Visualisation / Volcano plot

Description

Tests whether the genes are differentially expressed using one-sample t-test, and plots the result in the form of a Volcano plot. A table with the original data, scaled fold change values and adjusted p-values is also returned.

Please note that Chipster contains also an interactive Volcano plot visualization, which allows you to select genes for further analysis. The interactive Volcano plot appears in the pull-down menu of the visualization panel when a dataset containing a fold change column and p-value column has been selected (these columns are produced for example by the empirical Bayes method of the two group test tool and the linear modelling tool).

Parameters

Details

This tool is best suited for 2-color array data where the comparison to a common reference is done on the array, as the distribution of expression values for each array is naturally symmetrically centered around 0 in the log scale. In order to be applicable also for other data, such as that from 1-color arrays, the tool autoamtically runs a per array scaling that forces the mean of each array to 0 and the standard deviation to 1. The 1-sample t-test then identifies the genes that differ from the value of 0 in a statistically significant manner across a number of arrays (at least 2 are needed), taking the standard deviation of the values into account.
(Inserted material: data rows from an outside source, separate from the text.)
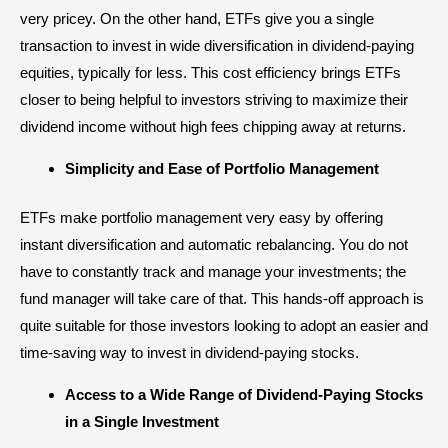
very pricey. On the other hand, ETFs give you a single
transaction to invest in wide diversification in dividend-paying
equities, typically for less. This cost efficiency brings ETFs
closer to being helpful to investors striving to maximize their
dividend income without high fees chipping away at returns.
Simplicity and Ease of Portfolio Management
ETFs make portfolio management very easy by offering
instant diversification and automatic rebalancing. You do not
have to constantly track and manage your investments; the
fund manager will take care of that. This hands-off approach is
quite suitable for those investors looking to adopt an easier and
time-saving way to invest in dividend-paying stocks.
Access to a Wide Range of Dividend-Paying Stocks
in a Single Investment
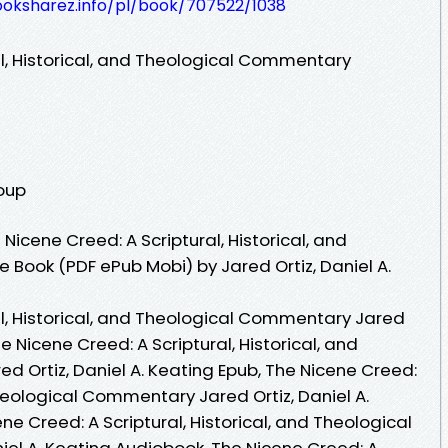
ooksharez.info/pl/book/707522/1038
al, Historical, and Theological Commentary
roup
icene Creed: A Scriptural, Historical, and
Book (PDF ePub Mobi) by Jared Ortiz, Daniel A.
al, Historical, and Theological Commentary Jared
he Nicene Creed: A Scriptural, Historical, and
 Ortiz, Daniel A. Keating Epub, The Nicene Creed:
Theological Commentary Jared Ortiz, Daniel A.
ne Creed: A Scriptural, Historical, and Theological
el A. Keating Audiobook, The Nicene Creed: A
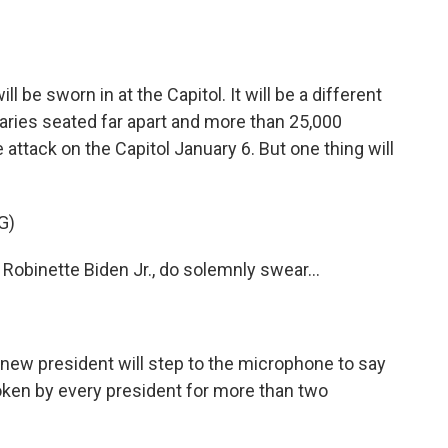
o
e
d
o
r
I
k
n
 be sworn in at the Capitol. It will be a different
taries seated far apart and more than 25,000
 attack on the Capitol January 6. But one thing will
G)
obinette Biden Jr., do solemnly swear...
he new president will step to the microphone to say
ken by every president for more than two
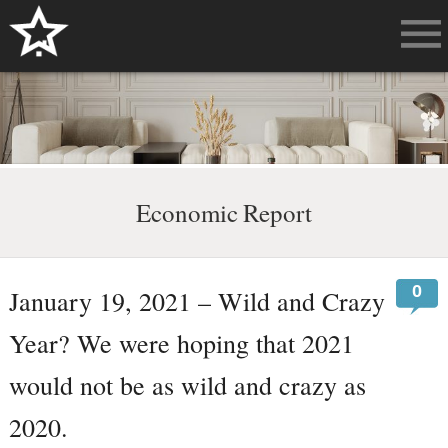
Economic Report
0
January 19, 2021 – Wild and Crazy
Year? We were hoping that 2021
would not be as wild and crazy as
2020.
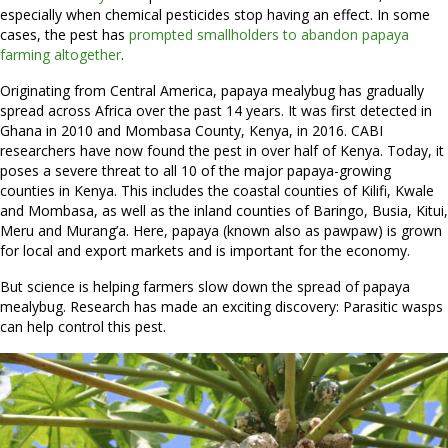
especially when chemical pesticides stop having an effect. In some
cases, the pest has
prompted smallholders to abandon papaya
farming altogether
.
Originating from Central America, papaya mealybug has gradually
spread across Africa over the past 14 years. It was first detected in
Ghana in 2010 and Mombasa County, Kenya, in 2016. CABI
researchers have now found the pest in over half of Kenya. Today, it
poses a severe threat to all 10 of the major papaya-growing
counties in Kenya. This includes the coastal counties of Kilifi, Kwale
and Mombasa, as well as the inland counties of Baringo, Busia, Kitui,
Meru and Murang’a. Here, papaya (known also as pawpaw) is grown
for local and export markets and is important for the economy.
But science is helping farmers slow down the spread of papaya
mealybug. Research has made an exciting discovery: Parasitic wasps
can help control this pest.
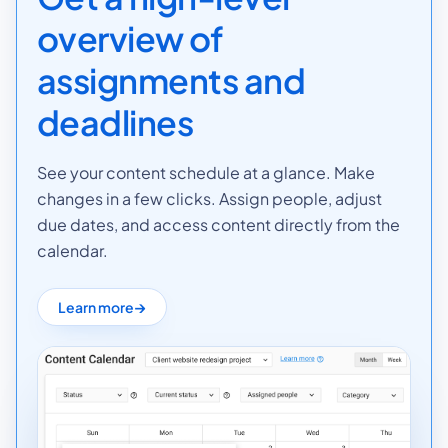
overview of
assignments and
deadlines
See your content schedule at a glance. Make
changes in a few clicks. Assign people, adjust
due dates, and access content directly from the
calendar.
Learn more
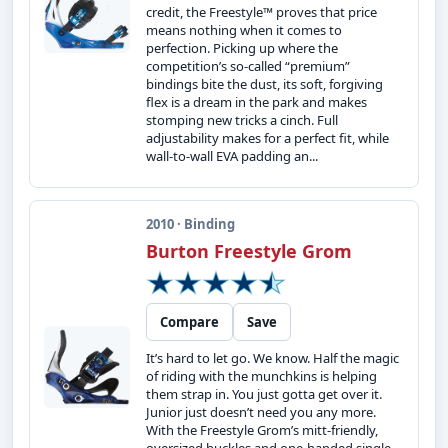
credit, the Freestyle™ proves that price
means nothing when it comes to
perfection. Picking up where the
competition’s so-called “premium”
bindings bite the dust, its soft, forgiving
flex is a dream in the park and makes
stomping new tricks a cinch. Full
adjustability makes for a perfect fit, while
wall-to-wall EVA padding an...
2010 · Binding
Burton Freestyle Grom
Compare
Save
It’s hard to let go. We know. Half the magic
of riding with the munchkins is helping
them strap in. You just gotta get over it.
Junior just doesn’t need you any more.
With the Freestyle Grom’s mitt-friendly,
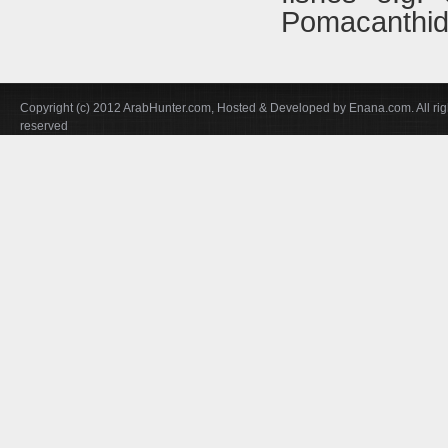
Pomacanthid
Copyright (c) 2012 ArabHunter.com, Hosted & Developed by Enana.com. All rig
reserved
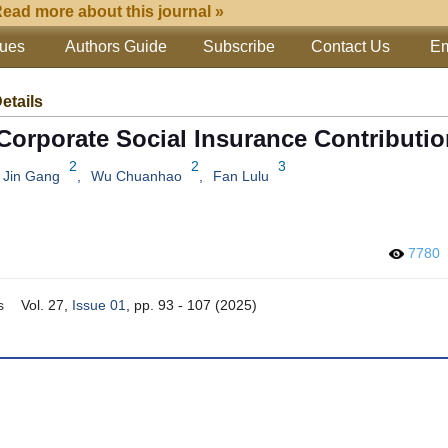
ead more about this journal »
sues
Authors Guide
Subscribe
Contact Us
Em
Details
 Corporate Social Insurance Contributi
2
2
3
Jin Gang
,
Wu Chuanhao
,
Fan Lulu
7780
s
Vol. 27,
Issue 01
, pp. 93 - 107 (2025)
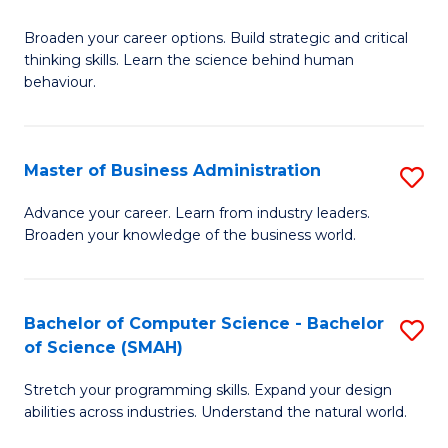
B
Broaden your career options. Build strategic and critical
of
thinking skills. Learn the science behind human
Ar
behaviour.
(
-
Master of Business Administration
S
B
M
Advance your career. Learn from industry leaders.
of
Broaden your knowledge of the business world.
of
B
B
to
A
Bachelor of Computer Science - Bachelor
S
C
of Science (SMAH)
to
B
Fa
C
Stretch your programming skills. Expand your design
of
abilities across industries. Understand the natural world.
Fa
C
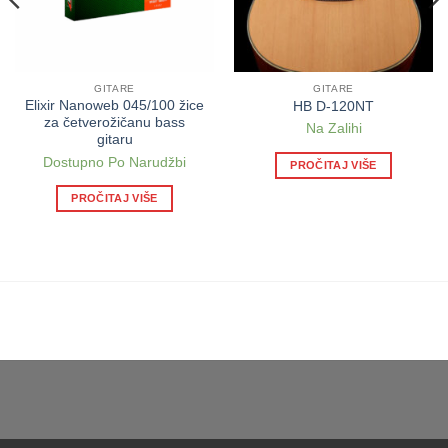
GITARE
GITARE
Elixir Nanoweb 045/100 žice
HB D-120NT
za četverožičanu bass
Na Zalihi
gitaru
Dostupno Po Narudžbi
PROČITAJ VIŠE
PROČITAJ VIŠE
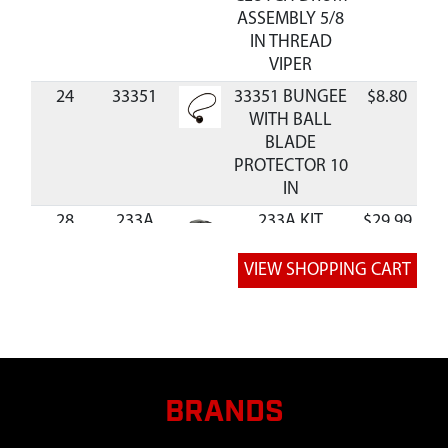
ASSEMBLY 5/8
IN THREAD
VIPER
24
33351
33351 BUNGEE
$8.80
A
WITH BALL
BLADE
PROTECTOR 10
IN
28
233A
233A KIT
$29.99
A
BLADE
PROTECTOR 9
AND 10 IN
QUANTUM
30
8955
8955 BOLT 3/8-
$1.47
A
16 X 1-1/4
SHCS GR8 BLK
BRANDS
ZN F-T
31
90129
90129
$24.99
A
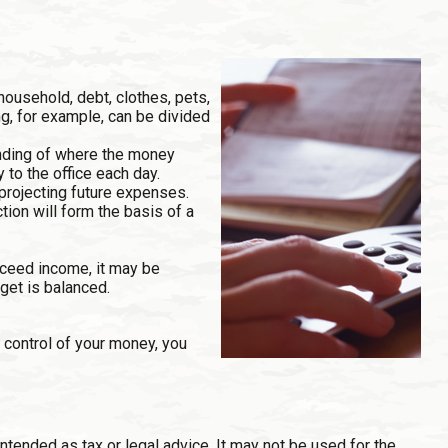
household, debt, clothes, pets,
ng, for example, can be divided
anding of where the money
 to the office each day.
rojecting future expenses.
tion will form the basis of a
xceed income, it may be
get is balanced.
 control of your money, you
ntended as tax or legal advice. It may not be used for the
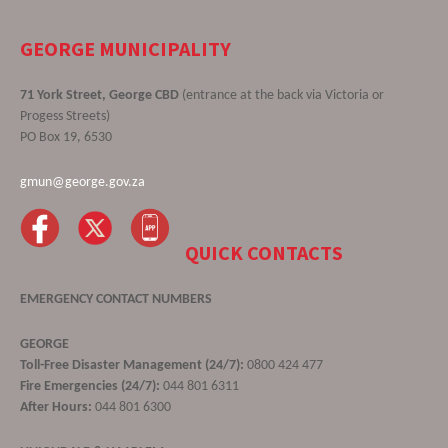
GEORGE MUNICIPALITY
71 York Street, George CBD
(entrance at the back via Victoria or
Progess Streets)
PO Box 19, 6530
gmun@george.gov.za
QUICK CONTACTS
EMERGENCY CONTACT NUMBERS
GEORGE
Toll-Free Disaster Management (24/7):
0800 424 477
Fire Emergencies (24/7):
044 801 6311
After Hours:
044 801 6300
The Volcano plot displays the statistical significance as a function of the magnitude of differential expression. In order to get an increasingly high value on the y-axis as p-values become more significant (i.e. lower), Chipster performs a base 10 log transformation with a change of sign. Hence a p-value of 1 (not significant at all) would yield a value of 0 on the y-axis as y = -(log10(1)). The usual cut-off levels of significance p=0.05 and p=0.01 are 1.3 and 2, respectively. The user given threshold p-value is indicated with a dashed line. The x-axis values are simply the scaled values averaged across the arrays in the whole dataset. The statistically significantly over-expressed genes are plotted with red color, and the under-expressed with green. Genes that are not changing are plotted with black. Another plot displays the variation of the expression value as the length of the bars representing the genes.

Output

Two PNG images containing Volcano plots as shown below, and a table containing the original data and the numerical values used in the volcano plots: a column termed "FC" containing the averaged expression values (after per array scaling described above), and a column called "p.adjusted" containing the adjusted p-values (before the log10-transformation and sign change). Note that the column is called "p.adjusted" even if you have turned the multiple testing correction off by selecting "none" in the parameter settings. The data table can be visualized also with the interactive "Volcano plot" visualization method in the "Visualization" panel. This allows you to select data points and create data subsets.